Ante el reciente, pero no sorpresivo anuncio, por parte de la calificadora Fitch Ratings, de bajar la calificación de riesgo de Panamá de BBB+ a BBB-, es importante entender las implicaciones que esto tiene para nosotros como país. En síntesis, nuestra calificación ha pasado de “estable”, a “negativa”.
Esto es básicamente un previo aviso de que, si no se hacen cambios importantes, corremos como país el riesgo de caer a BB+, es decir, perderíamos el grado de inversión actual.
Es decir, nos volveríamos un país de mayor riesgo, y a mayor riesgo, menos atractivo para la inversión extranjera, y más intereses nos cuesta el financiamiento que salimos a buscar como país. ¿Y cuáles son algunas de las razones?: “Maniobras Contables” por parte del MEF para simular menor déficit del real, incertidumbre en programa IVM de CSS, candidatura presidencial de una persona formalmente condenada por blanqueo de capitales, entre otros.
Dicho esto, también es oportuno expandir este análisis a un plano global, en el que la irresponsabilidad fiscal se ha vuelto la norma, inclusive, en países “desarrollados”.

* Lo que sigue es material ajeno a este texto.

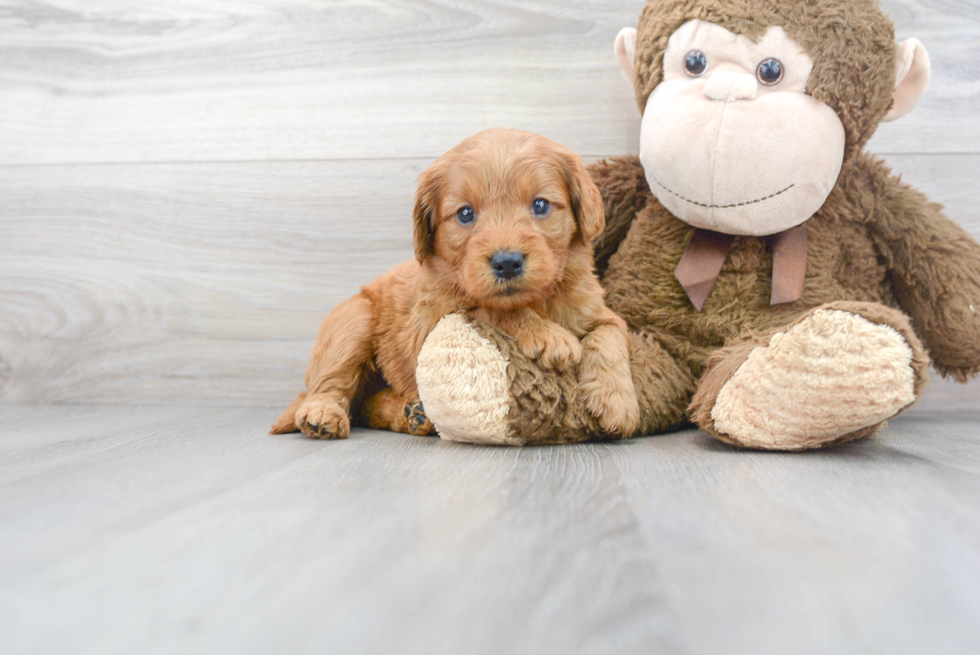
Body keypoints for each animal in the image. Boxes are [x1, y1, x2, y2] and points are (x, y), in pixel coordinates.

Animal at [274, 128, 644, 440]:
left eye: (540, 205)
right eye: (465, 214)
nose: (507, 262)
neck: (538, 300)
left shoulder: (599, 311)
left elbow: (608, 338)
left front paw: (618, 404)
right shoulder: (428, 325)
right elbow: (490, 308)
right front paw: (548, 336)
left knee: (367, 404)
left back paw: (414, 414)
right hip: (353, 321)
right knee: (331, 385)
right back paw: (322, 415)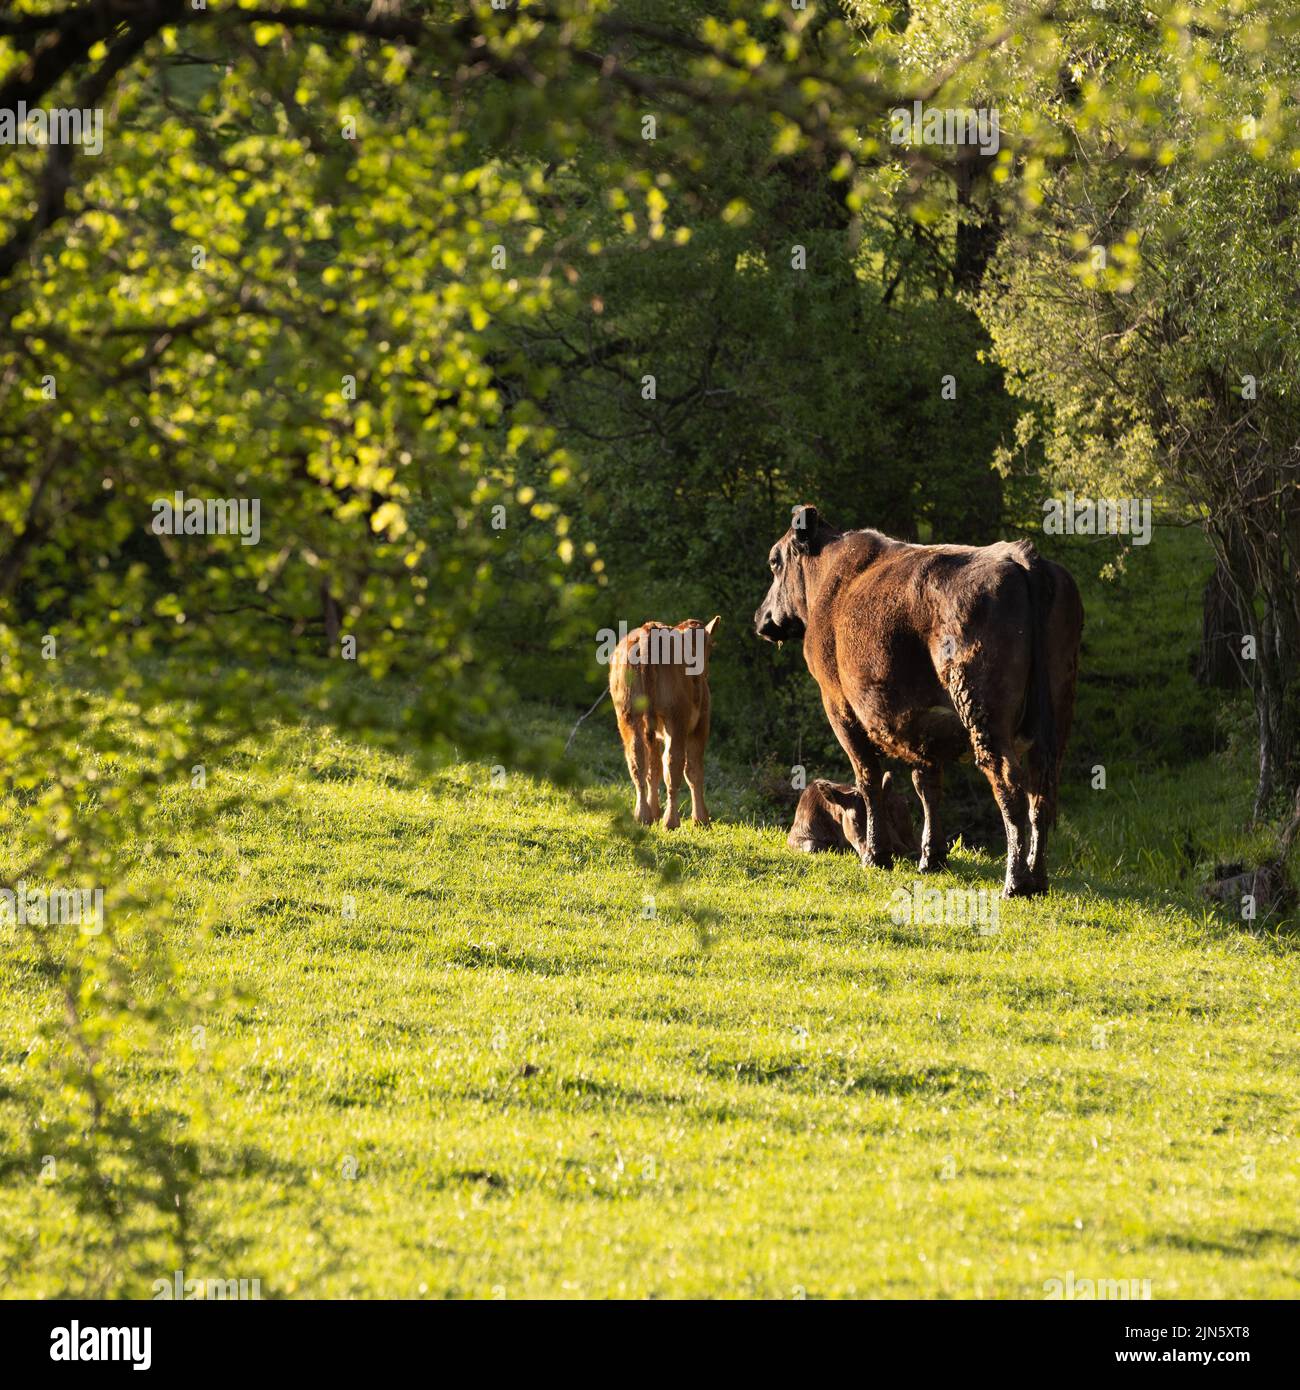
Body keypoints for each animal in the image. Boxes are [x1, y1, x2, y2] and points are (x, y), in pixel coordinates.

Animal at [610, 617, 720, 828]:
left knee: (637, 759)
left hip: (628, 715)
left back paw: (643, 815)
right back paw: (671, 821)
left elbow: (654, 769)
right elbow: (694, 771)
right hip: (675, 719)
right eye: (711, 645)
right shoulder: (701, 725)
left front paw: (655, 812)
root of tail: (648, 629)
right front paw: (701, 819)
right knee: (673, 764)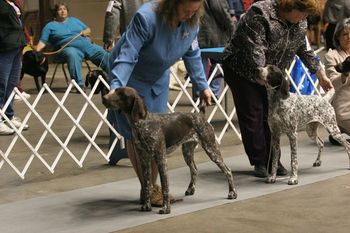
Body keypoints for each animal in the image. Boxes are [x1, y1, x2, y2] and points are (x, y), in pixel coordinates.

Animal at [102, 87, 237, 215]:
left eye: (122, 94)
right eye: (115, 91)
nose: (104, 98)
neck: (142, 123)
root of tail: (200, 115)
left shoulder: (161, 159)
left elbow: (165, 186)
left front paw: (166, 209)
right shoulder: (144, 160)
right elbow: (146, 185)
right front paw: (147, 206)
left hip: (211, 149)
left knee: (228, 171)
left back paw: (232, 193)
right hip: (187, 152)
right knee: (194, 169)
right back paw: (191, 189)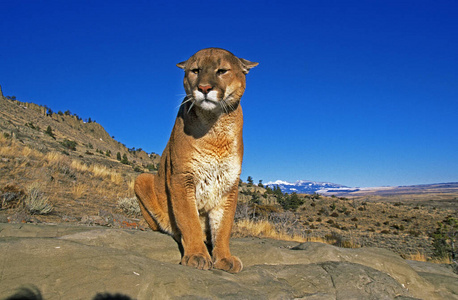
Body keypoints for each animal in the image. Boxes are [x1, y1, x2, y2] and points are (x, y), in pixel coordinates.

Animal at [135, 48, 258, 274]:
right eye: (195, 70)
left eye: (222, 71)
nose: (204, 88)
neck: (216, 126)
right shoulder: (181, 177)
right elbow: (189, 219)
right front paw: (197, 255)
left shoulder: (229, 184)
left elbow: (224, 226)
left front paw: (224, 257)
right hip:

Los Estados continúan gobierno tras gobierno elevando su deuda, y en muchos casos violando sus propias normas constitucionales en materia de relación deuda / produc to interno bruto (PIB.
Países con banca central han expandido de forma extremadamente agresiva e irresponsable su oferta monetaria, confiscando el poder adquisitivo de sus ciudadanos, devaluando sus propias monedas y hoy día, sufriendo tasas de inflación muy altas.
Y países sin banca central han distorsionado su relación deuda / PIB emitiendo deuda externa, en muchos casos improductiva, es decir, para costear gasto corriente o incrementar el estado de bienestar. Ni hablar de los miles de millones de dólares que se están gastando para combatir el “cambio climático”. Y todos, “maquillan cifras”.
Solo veamos algunos ejemplos importantes de relación deuda / PIB de países desarrollados que supera la impactante cifra de 100%. Países, que, a propósito, buscan imponer su forma de hacer las cosas a los más chicos (Cifras 2022):
Estados Unidos: 122%
Canadá: 106%
Inglaterra: 102.6%
España: 111.2%
Italia: 141.6%
Francia: 112.5%
Portugal: 113.9%
Estados Unidos ha entrado en territorio peligroso, catalizado por la exponencial expansión de la oferta monetaria durante la pandemia.
La Unión Europea lleva años en una peligrosa tendencia al alza producto de su inmenso estado de bienestar.
Alemania con una relación deuda / PIB de 71% es el más estable, a pesar de los quinientos mil millones de euros gastados para promover energías “verdes”.
Según datos del Banco Mundial y la OCDE, en 2016 la Unión Europea representaba el 7.2% de la población mundial, el 23.8% del PIB mundial y el 58% del gasto en prestaciones sociales del mundo. Completamente insostenible, y hoy en día debe ser aún peor.
En Panamá, cerramos 2022 con una relación deuda/ PIB por el orden de 62%, cifra que en comparación a nuestras potencias mundiales puede verse saludable, pero lo más preocupante es la constante tendencia al alza, y peor aún, el hecho de que esa deuda no es deuda productiva y también el incremento del estado de bienestar con el actual gobierno.
Considerando que el actual gobierno solo va a endeudarnos un poco más antes de irse, estamos en un punto de inflexión importante.
La próxima gestión debe reducir el gasto al menos un 25% (empezando por planillas y botellas), liberar el mercado aún más para incentivar emprendimiento, expandir financiamiento a las pequeñas y medianas empresas, liderar importantes atracciones de inversión extranjera, duplicar la cantidad de turistas que nos visitan, promover tratados de libre comercio y limitar la emisión de deuda única y exclusivamente para inversión. Panamá necesita tomar otro camino.